Mobile Electron Spin Resonance with Spins in Optically Trapped Nanodiamonds

Sunday, 16 February 2014
Columbus EF (Hyatt Regency Chicago)
David Awschalom , University of Chicago , Chicago, IL
The nitrogen-vacancy (NV) color center in diamond has emerged as a powerful, optically addressable, spin-based probe of electromagnetic fields and temperature through the precise quantum control of a single electron spin state. For nanoscale sensing applications, the NV center’s atom-like nature enables the close-range interactions necessary for both high spatial resolution and the detection of fields generated by proximal nuclei, electrons, or molecules. Using a custom-designed optical tweezers apparatus, we demonstrate three-dimensional position control of nanodiamonds in solution with simultaneous optical measurement of electron spin resonance (ESR) [1]. Single crystal diamond nanoparticles containing NV centers were microfabricated and subsequently suspended in the optical trap, enabling the observation of distinct peaks in the ESR spectra from the ground-state spin transitions. We model the ESR spectra observed in an applied magnetic field and estimate the dc magnetic sensitivity based on the ESR line shapes to be ~10 μT/√Hz.

**SUPPLIED INFORMATION**.
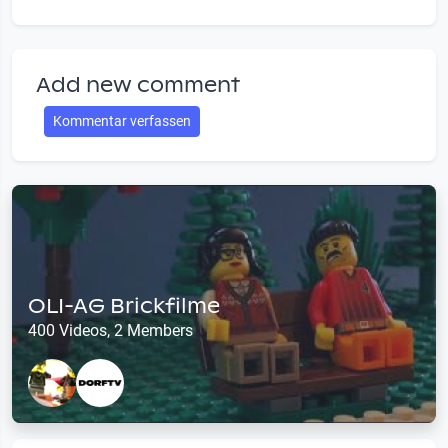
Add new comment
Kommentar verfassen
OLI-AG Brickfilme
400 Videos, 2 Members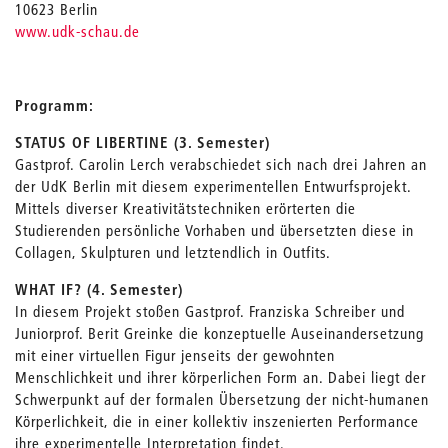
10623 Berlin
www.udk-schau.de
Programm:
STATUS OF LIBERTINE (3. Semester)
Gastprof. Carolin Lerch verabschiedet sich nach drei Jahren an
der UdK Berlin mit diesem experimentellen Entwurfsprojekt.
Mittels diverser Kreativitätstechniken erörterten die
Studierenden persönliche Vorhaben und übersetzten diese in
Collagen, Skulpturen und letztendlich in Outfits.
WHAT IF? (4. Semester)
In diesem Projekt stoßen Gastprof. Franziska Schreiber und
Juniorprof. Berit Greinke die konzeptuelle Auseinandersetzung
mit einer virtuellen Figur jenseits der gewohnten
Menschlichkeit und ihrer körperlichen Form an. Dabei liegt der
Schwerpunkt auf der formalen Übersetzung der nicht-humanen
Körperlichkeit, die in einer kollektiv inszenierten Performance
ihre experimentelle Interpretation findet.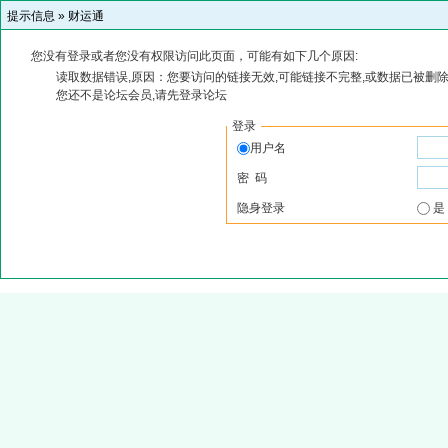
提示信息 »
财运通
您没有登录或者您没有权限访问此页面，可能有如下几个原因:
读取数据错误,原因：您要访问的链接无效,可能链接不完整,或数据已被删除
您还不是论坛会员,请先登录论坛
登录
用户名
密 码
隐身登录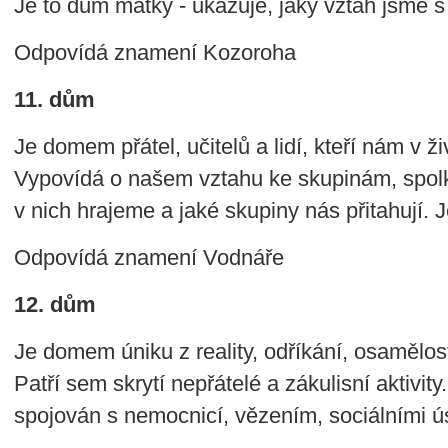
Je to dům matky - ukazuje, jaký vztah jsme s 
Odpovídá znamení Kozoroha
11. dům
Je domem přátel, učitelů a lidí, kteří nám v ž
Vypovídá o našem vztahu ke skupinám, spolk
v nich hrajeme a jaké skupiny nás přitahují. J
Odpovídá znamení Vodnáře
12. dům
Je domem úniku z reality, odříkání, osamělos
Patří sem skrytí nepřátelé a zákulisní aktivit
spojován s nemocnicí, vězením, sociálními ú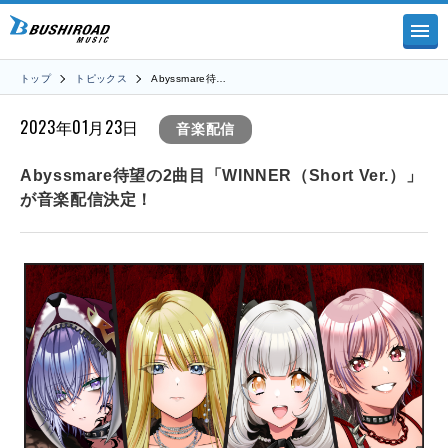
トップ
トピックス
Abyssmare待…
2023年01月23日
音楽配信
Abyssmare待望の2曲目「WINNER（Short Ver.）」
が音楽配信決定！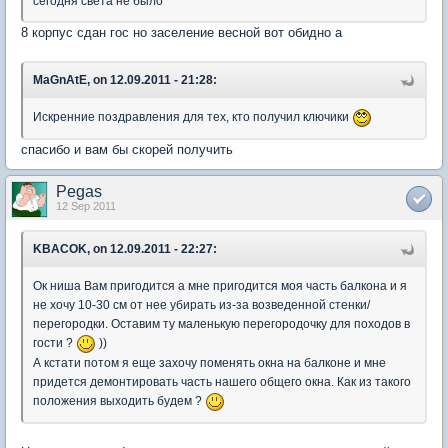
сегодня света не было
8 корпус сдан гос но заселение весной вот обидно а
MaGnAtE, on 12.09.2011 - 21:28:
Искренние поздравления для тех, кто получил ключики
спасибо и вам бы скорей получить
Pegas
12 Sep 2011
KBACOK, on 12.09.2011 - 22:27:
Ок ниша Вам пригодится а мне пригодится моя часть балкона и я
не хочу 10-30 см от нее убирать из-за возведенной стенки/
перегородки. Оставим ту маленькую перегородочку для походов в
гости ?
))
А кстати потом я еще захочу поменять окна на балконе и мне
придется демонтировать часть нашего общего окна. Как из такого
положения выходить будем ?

**REQUIREMENT A**. According to the nanodiamond talk abstract, what was the estimated dc magnetic sensitivity?
**REQUIREMENT B**. Continue the nanodiamond talk abstract with a few more sentences, starting right after its last sentence.

**RESPONSE BOX A**. About 10 μT/√Hz.

**RESPONSE BOX B**.
Moreover, using dynamical decoupling protocols to convert thermally induced shifts in the NV center’s spin resonance frequencies into large changes in its fluorescence, we demonstrate fluorescence thermometry techniques with sensitivities approaching 10 mK√Hz based on the spin-dependent photoluminescence of nitrogen vacancy (NV) centers in diamond [2]. These techniques use dynamical decoupling protocols to convert thermally induced shifts in the NV center’s spin resonance frequencies into large changes in its fluorescence. We show that these quantum-based measurement techniques can be applied over a broad temperature range and in both finite and near-zero magnetic field environments. This versatility suggests that the quantum coherence of single spins could be practically leveraged for sensitive thermometry in a wide variety of biological and microscale systems.

Optically trapped nanodiamonds are also used to probe the local environment within microfluidic circuits, providing a pathway to spin-based sensing in fluidic environments and biophysical systems that are inaccessible to existing scanning probe techniques, such as the interiors of living cells.

[1] V.R. Horowitz, B.J. Alemán, D.J. Christle, A.N. Cleland, and D.D. Awschalom, Proc. Natl. Acad. Sci. USA, 109, 13493 (2012).

[2] D.M. Toyli, C.F. de las Casas, D.J. Christle, V.V. Dobrovitski, D.D. Awschalom, Proc. Natl. Acad. Sci. 110, 8417 (2013).